Entsprechend dem Umstand, dass ein Großteil der Bedeinsteten in Schlüsselpositionen einer Herrschaft und eines Reiches Kleriker waren und eine kirchliche oder klösterliche Erziehung durchlaufen hatten, hatte damit der gesamte Verwaltungsapparat (wenn man das so titulieren möchte) eine christlich-theologische Vorprägung, die zwar der Institution Kirche nicht ermöglichte die weltlichen Großen nach Belieben herum zu kommandieren, die aber stehts dafür sorgte, dass kirchlichen Positionen in der Verwaltung Rechnung getragen wurde.
Und zwar ohne, dass sie das expressis verbis anordnen mussten, sondern einfach weil die meisten Funktionäre aus ihrem Stall kamen, eine entsprechende Erziehung und Vorprägung mitbrachten und es Alternativen dazu kaum gab.

- [Datenauszug]
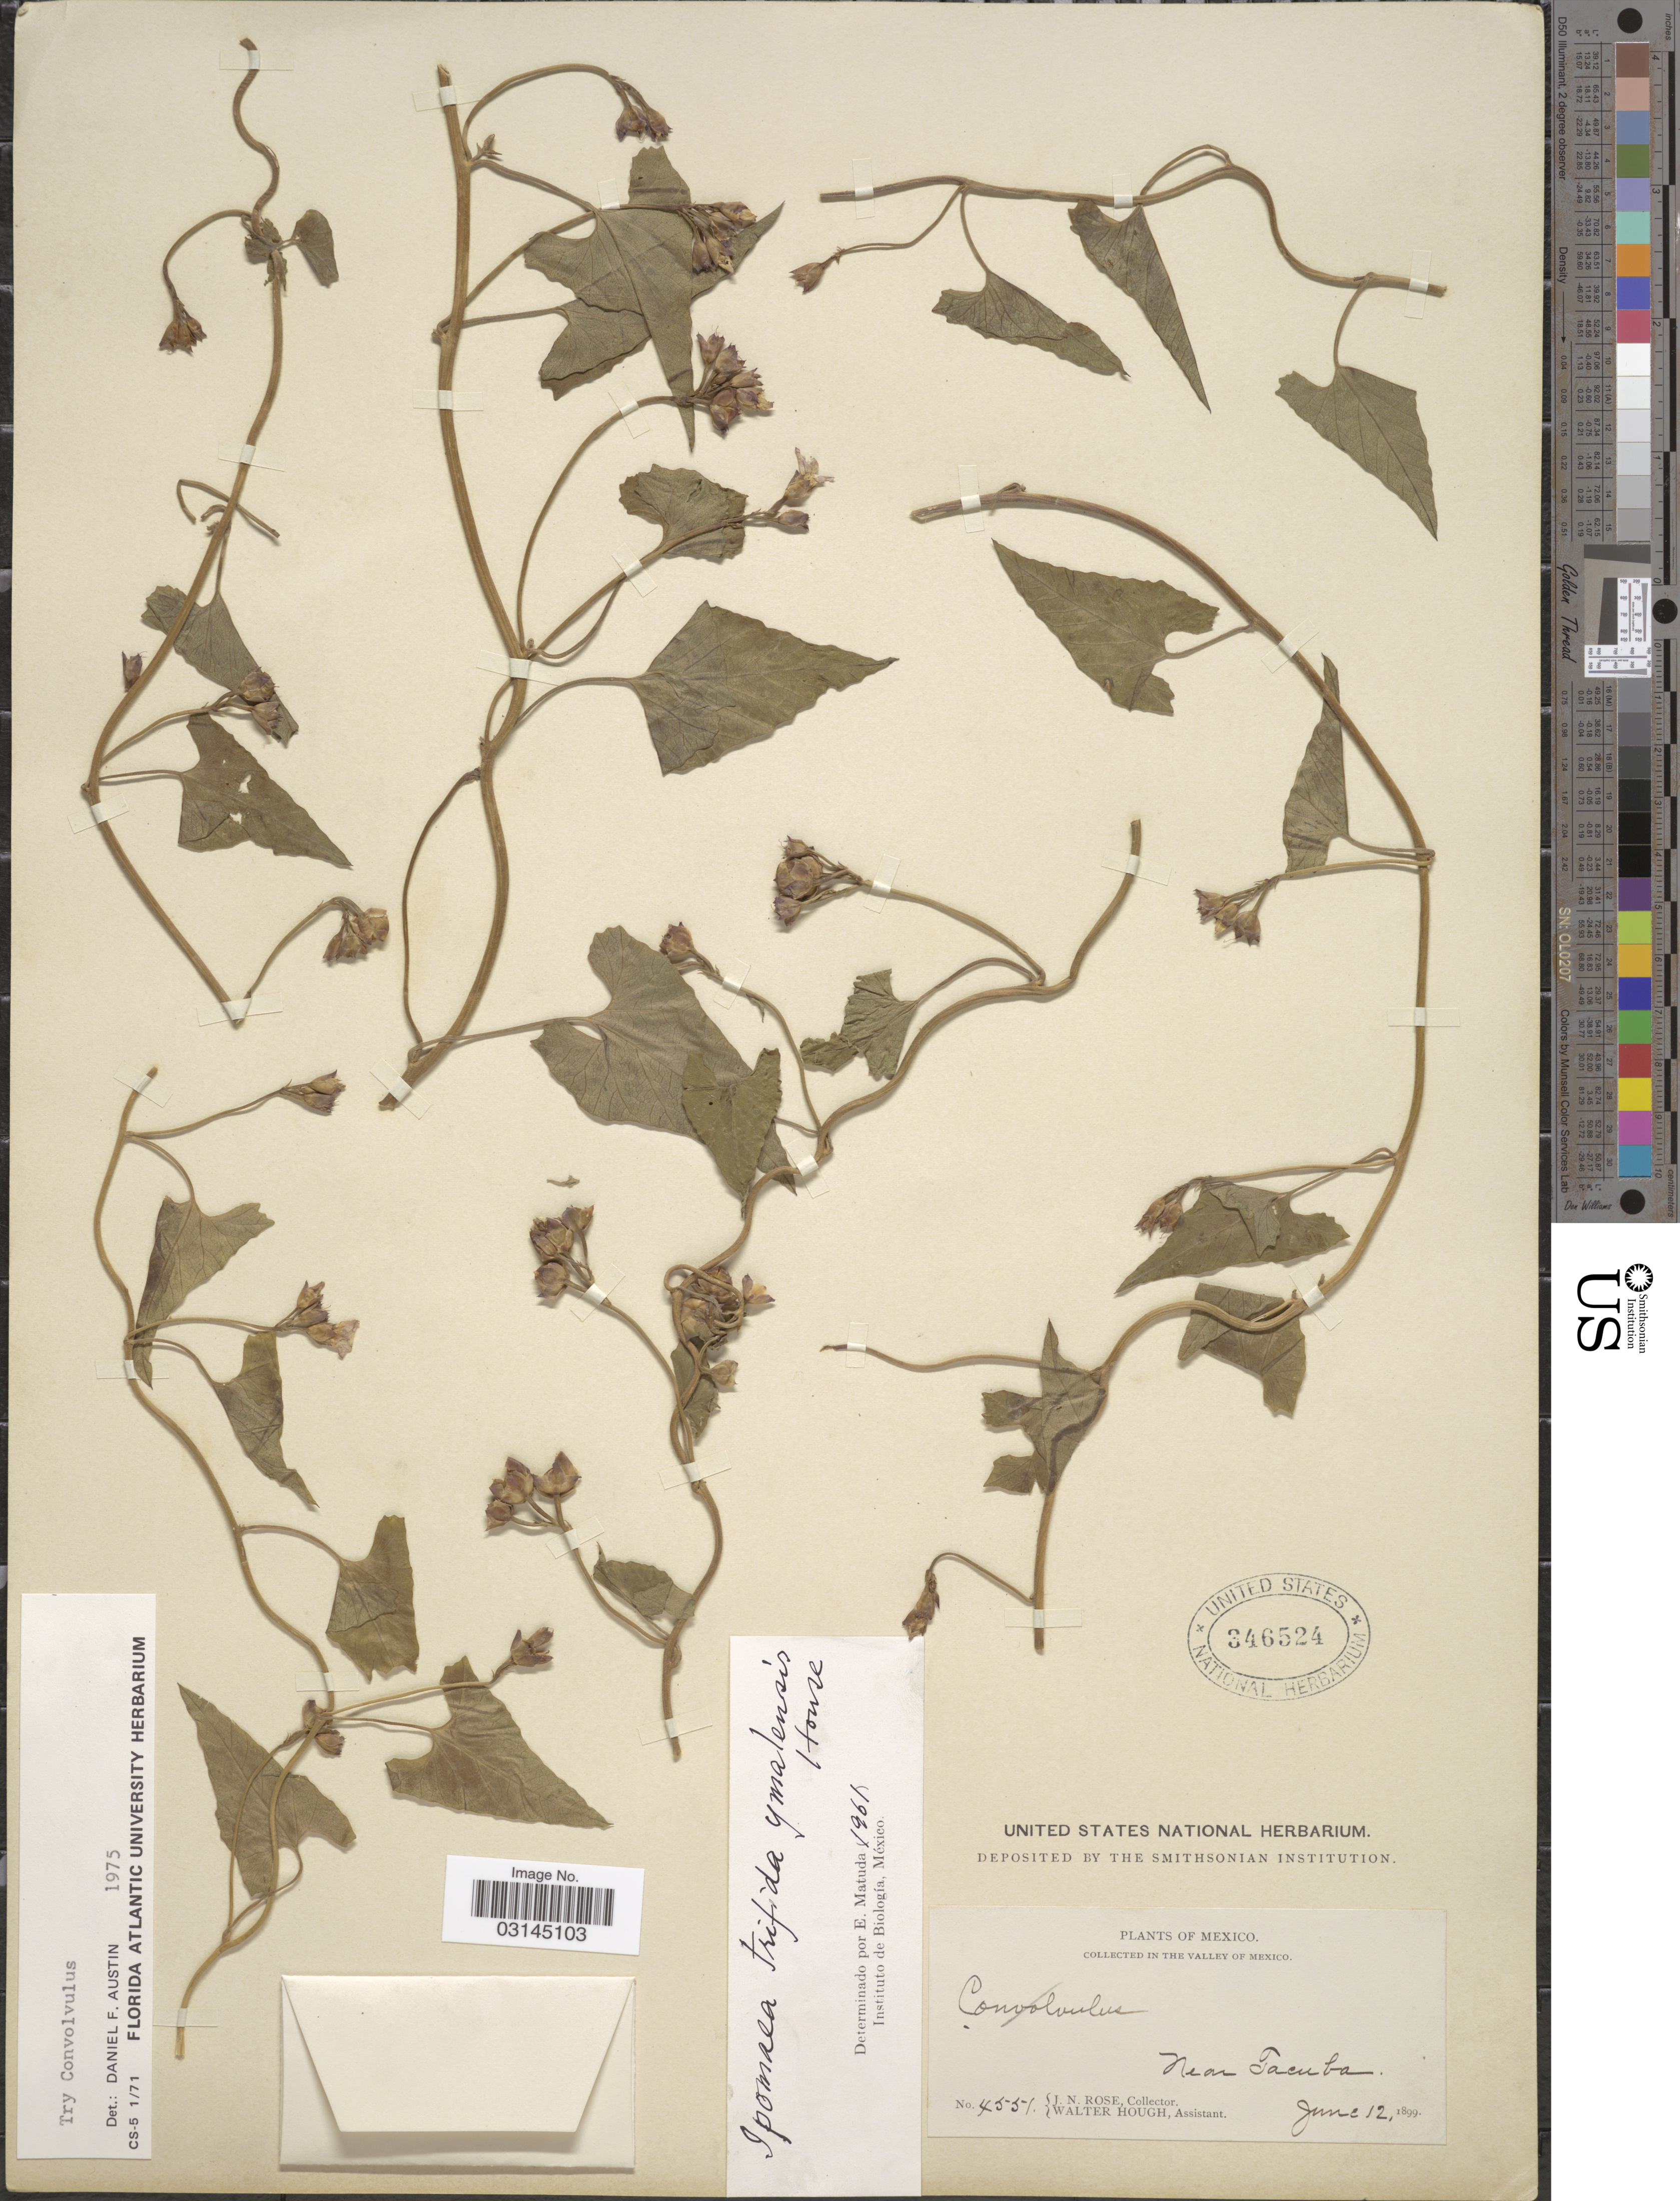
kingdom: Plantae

- [Aufgaben]
**A)** Nenne alle Gründe, die der Textauszug in seinem zweiten Satz dafür anführt, dass kirchlichen Positionen ohne ausdrückliche Anordnung Rechnung getragen wurde.
**B)** Was ermöglichte die christlich-theologische Vorprägung des Verwaltungsapparats der Institution Kirche laut Textauszug nicht?
**C)** Führe den Textauszug über die kirchlich geprägte Verwaltung im Anschluss an seinen letzten Satz weiter.

- [Lösungen]
**A)**
- Die meisten Funktionäre kamen aus dem Stall der Kirche.
- Sie brachten eine entsprechende Erziehung und Vorprägung mit.
- Es gab kaum Alternativen dazu.

**B)** Die weltlichen Großen nach Belieben herumzukommandieren.

**C)**
- Das mehr oder weniger stark ausgeprägte geistliche Bildungsmonopol (mindestens vor dem Aufkommen und der Verbreitung der europäischen Universitäten wird man davon, denke ich sprechen können), sorgte auch dafür, dass Geistliche nicht nur aus theologischen Gründen und als Seelsorger als Autoritäten anerkannt wurden, sondern eben auch als Vermittler von Wissen, dass das Leben vereinfachen konnte.
- Gerade, wenn man sich die Rolle des Niederklerus vor Ort anschaut, waren die örtlichen Pfarrer auf Grund ihres Ansehens auch prädestinierte Vermittler bei lokalen Streitsachen, die die verschiedenen Streitparteien wahrscheinlich am ehesten zu akzeptieren bereit waren, weil man ihnen ein gewisses Maß an Neutralität zutrauen konnte.
Gerade kleine Inhaber von Pfarrstellen kleiner Gemeinden kamen ja durchaus oft von außerhalb, was bedingt haben dürfte, dass sie anders als weltliche Funktionäre und Würdenträger, die fest in die klientelistischen Netzwerke der Dörfer und Gemeinden eingebunden waren, vor Ort niemandem verpflichtet waren.
etc. etc.
Dadurch ergibt sich unterm Strich natürlich eine enomre Macht und natürlich auch ein enormer Einfluss der Kirche und ihrer Funktionsträger auf das Leben der Menschen.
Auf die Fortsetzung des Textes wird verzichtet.